Through June 2004, more than $1.3 billion of creative-only reviews were logged, led by Verizon Wireless ($300 million) and Kia ($270 million). In all, eight accounts worth $100 million or more were in creative-only review in the period. Through June 2003, Subway ($220 million) and Gateway ($175 million) topped a creative-only list of major reviews, which also totaled just over $1.3 billion. Nine of the reviews were for accounts billing $100 million or more.
Through June 2002, just under $1 billion in creative reviews were held, topped by Reckitt Benckiser's $300 million global search. Only three reviews for $100 million or more were launched during the period.
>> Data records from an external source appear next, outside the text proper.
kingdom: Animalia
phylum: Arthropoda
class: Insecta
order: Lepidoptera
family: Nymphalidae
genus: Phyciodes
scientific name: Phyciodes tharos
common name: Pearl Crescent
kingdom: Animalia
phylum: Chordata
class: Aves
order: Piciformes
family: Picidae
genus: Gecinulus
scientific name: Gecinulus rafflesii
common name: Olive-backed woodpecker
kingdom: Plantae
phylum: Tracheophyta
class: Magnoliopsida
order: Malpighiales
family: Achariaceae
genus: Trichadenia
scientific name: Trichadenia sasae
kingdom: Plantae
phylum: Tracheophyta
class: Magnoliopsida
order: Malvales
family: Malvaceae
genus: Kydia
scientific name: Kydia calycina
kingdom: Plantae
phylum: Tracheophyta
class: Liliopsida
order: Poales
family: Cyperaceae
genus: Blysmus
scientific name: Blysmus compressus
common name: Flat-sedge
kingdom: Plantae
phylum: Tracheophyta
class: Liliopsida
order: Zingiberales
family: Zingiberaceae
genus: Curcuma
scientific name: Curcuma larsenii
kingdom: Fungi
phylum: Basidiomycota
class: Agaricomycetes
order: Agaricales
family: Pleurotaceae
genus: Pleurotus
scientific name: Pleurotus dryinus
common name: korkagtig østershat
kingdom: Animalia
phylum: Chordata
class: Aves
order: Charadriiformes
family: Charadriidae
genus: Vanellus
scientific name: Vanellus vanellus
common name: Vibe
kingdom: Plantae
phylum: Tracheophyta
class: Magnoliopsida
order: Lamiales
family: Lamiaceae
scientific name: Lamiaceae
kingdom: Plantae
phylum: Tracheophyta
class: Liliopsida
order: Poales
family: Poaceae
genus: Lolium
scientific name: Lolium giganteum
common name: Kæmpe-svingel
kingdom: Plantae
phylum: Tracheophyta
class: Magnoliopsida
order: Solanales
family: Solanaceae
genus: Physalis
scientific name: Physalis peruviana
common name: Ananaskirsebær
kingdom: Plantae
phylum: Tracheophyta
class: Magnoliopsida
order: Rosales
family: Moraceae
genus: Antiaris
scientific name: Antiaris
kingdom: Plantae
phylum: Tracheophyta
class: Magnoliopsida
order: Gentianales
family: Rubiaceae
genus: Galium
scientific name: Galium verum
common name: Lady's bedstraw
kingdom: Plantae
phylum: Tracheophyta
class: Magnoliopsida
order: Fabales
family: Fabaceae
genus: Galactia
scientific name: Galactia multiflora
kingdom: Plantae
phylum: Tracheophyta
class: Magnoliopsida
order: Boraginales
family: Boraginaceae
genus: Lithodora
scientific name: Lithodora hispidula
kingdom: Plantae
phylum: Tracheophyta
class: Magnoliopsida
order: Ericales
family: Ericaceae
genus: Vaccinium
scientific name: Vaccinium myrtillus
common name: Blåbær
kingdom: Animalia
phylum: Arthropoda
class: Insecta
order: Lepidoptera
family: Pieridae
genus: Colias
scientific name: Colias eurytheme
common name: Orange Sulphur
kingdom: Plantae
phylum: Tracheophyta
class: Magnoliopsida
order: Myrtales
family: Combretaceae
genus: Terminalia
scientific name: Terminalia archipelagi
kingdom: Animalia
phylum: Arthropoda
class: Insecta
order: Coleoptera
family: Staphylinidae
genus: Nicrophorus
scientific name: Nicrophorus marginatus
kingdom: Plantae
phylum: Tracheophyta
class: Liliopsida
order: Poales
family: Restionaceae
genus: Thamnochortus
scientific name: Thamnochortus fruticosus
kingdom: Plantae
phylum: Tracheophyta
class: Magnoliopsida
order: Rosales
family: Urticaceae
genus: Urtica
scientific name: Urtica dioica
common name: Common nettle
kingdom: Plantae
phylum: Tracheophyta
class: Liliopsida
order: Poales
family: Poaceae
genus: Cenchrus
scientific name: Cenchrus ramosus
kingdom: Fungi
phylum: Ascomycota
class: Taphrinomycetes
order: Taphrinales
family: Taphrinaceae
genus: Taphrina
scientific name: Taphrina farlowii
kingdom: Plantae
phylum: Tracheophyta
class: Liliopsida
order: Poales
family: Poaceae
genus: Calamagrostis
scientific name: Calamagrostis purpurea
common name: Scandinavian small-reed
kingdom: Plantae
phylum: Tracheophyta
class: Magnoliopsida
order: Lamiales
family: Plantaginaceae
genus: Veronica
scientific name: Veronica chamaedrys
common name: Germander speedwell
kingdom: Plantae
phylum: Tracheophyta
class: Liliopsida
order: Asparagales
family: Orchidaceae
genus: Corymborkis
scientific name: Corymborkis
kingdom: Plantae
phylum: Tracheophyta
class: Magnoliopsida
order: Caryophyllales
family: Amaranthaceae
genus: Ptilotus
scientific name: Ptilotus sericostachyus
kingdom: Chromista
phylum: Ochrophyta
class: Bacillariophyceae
The past few years also welcomed the newest search trend: holding-company reviews. In 2004, HSBC's $600 million creative and media search was resolved. Samsung's $200 million global holding-company review, begun in first-half 2003, is still ongoing. And in 2002, Bank of America invited holding-company teams to pitch its $160 million business.
"There has been a pickup in the creative side in part because of those same dynamics [powering media searches], the economy and maybe clients thinking there are new creative ideas to reach their customers," said Joanne Davis, president of New York-based consulting firm Joanne Davis Consulting.
Problems remain in the longer term, warned Bill Nicholson, former evp at the American Association of Advertising Agencies and now a consultant. "The velocity of the movement of business is definitely picking up, and the total spend on media is picking up," he said. "The problem is, there are very few new-product introductions, new categories. So a lot of this is trading business."